Hilary McVitty, head of external affairs at the Building Societies Association, said: “Many building societies and other mutual lenders have been providing mortgages for buyers with deposits of 10 per cent or less throughout the whole of 2013, with 25,000 mortgages granted in the first eight months.
“With the scheme details now published, BSA members will be considering whether they can best serve their customers by continuing to lend as they have been, outside the Help to Buy: Mortgage Guarantee scheme, or by directly participating. From a consumer’s perspective it makes no difference, provided mortgages to creditworthy borrowers with small deposits are available.
“Whatever happens, the appetite of BSA members to lend with a proportion to those with smaller deposits remains undiminished.”
But increased availability of mortgages at 95% LTV does not mean that finding a mortgage and being accepted will become easier.”
This increased availability of mortgages at a high LTVs has prompted a lot of commentary and media coverage on the risk that it will cause a housing bubble.
But Nigel Stockton, financial services director at Countrywide, said this notion is predominantly coming from London based media.
He said: “Help to Buy phase 2 is a credible and well thought out government policy which was implemented for the benefit of the entire UK housing market.
“The people of Hull, Scunthorpe, Salford, Batley, Beverley, Truro and Cardiff still appear to have no voice in this “bubble” debate.
“The fact that 95% mortgages will just begin to start their local property market again is welcome indeed for them and is far from laughable.
“The rates announced today at 5.19% for a 95% first-time buyer mortgage mean that the mortgage is affordable and repayments are manageable. But most importantly the level of deposit – 5% – is now able to help people get on the housing ladder and alleviate pent up demand for those wishing to purchase their first home or trade up the ladder.
“The fact that 5% is available again as it has been for all buyers since the second world war but only cruelly denied after the credit crunch is excellent news for homebuyers everywhere.”

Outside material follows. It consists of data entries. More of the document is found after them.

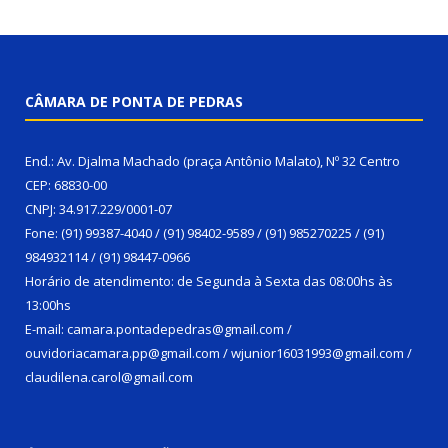
CÂMARA DE PONTA DE PEDRAS
End.: Av. Djalma Machado (praça Antônio Malato), Nº 32 Centro
CEP: 68830-00
CNPJ: 34.917.229/0001-07
Fone: (91) 99387-4040 / (91) 98402-9589 / (91) 985270225 / (91)
984932114 / (91) 98447-0966
Horário de atendimento: de Segunda à Sexta das 08:00hs às
13:00hs
E-mail: camara.pontadepedras@gmail.com /
ouvidoriacamara.pp@gmail.com / wjunior16031993@gmail.com /
claudilena.carol@gmail.com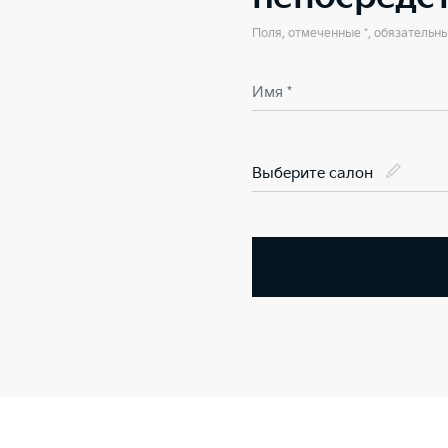
Поля, отмеченные *, обязательн
Имя *
Выберите салон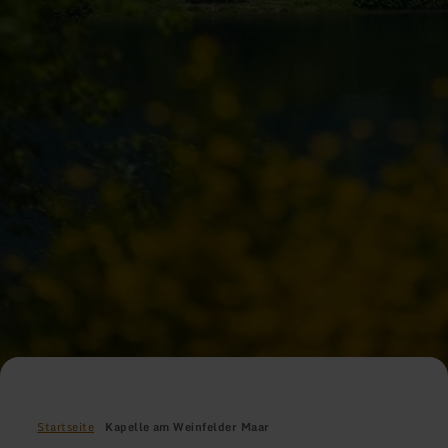
Startseite
Kapelle am Weinfelder Maar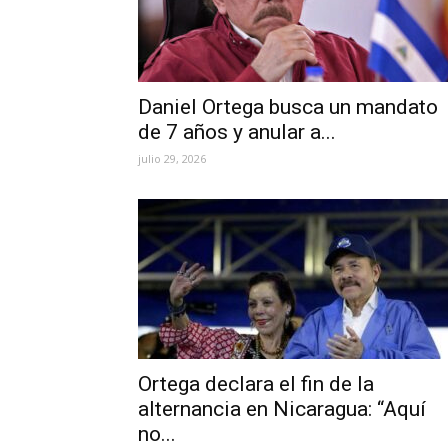
Daniel Ortega busca un mandato
de 7 años y anular a...
julio 29, 2026
Ortega declara el fin de la
alternancia en Nicaragua: “Aquí
no...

Professor Michael White, director of Nottingham Trent University’s real estate economics and investment research group, described the idea of a house price bubble being caused by the Help to Buy scheme as a self-fulfilling prophesy.

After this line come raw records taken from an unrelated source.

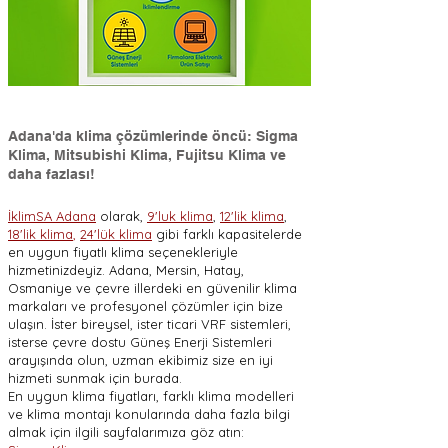
Adana'da klima çözümlerinde öncü: Sigma
Klima, Mitsubishi Klima, Fujitsu Klima ve
daha fazlası!
İklimSA Adana
olarak,
9'luk klima
,
12'lik klima
,
18'lik klima
,
24'lük klima
gibi farklı kapasitelerde
en uygun fiyatlı klima seçenekleriyle
hizmetinizdeyiz. Adana, Mersin, Hatay,
Osmaniye ve çevre illerdeki en güvenilir klima
markaları ve profesyonel çözümler için bize
ulaşın. İster bireysel, ister ticari VRF sistemleri,
isterse çevre dostu Güneş Enerji Sistemleri
arayışında olun, uzman ekibimiz size en iyi
hizmeti sunmak için burada.
En uygun klima fiyatları, farklı klima modelleri
ve klima montajı konularında daha fazla bilgi
almak için ilgili sayfalarımıza göz atın:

He said: “If people think house prices are going to rise they are more likely to invest which encourages more transactions which in turn helps push prices up.
“However if you look at the interest rate percentages on offer as part of the scheme they are still way above the Bank of England base rate.
“To pay 4.99% on today’s house prices is a lot of money for a buyer to commit to each month. That may be the thing that stops the price increases becoming unaffordable.”
Chief Executive Philip Hogg said: “With the Help to Buy (Scotland) shared equity scheme and our own MI New Home 95% mortgage guarantee already in place today’s announcement highlights that the new build market offers the widest range of help for those looking to realise their home ownership aspirations.
“Increasing the range of options available to purchasers we hope these initiatives will help stimulate the building of more homes now at its lowest level in 70 years and reverse the downward trend of the last five years.”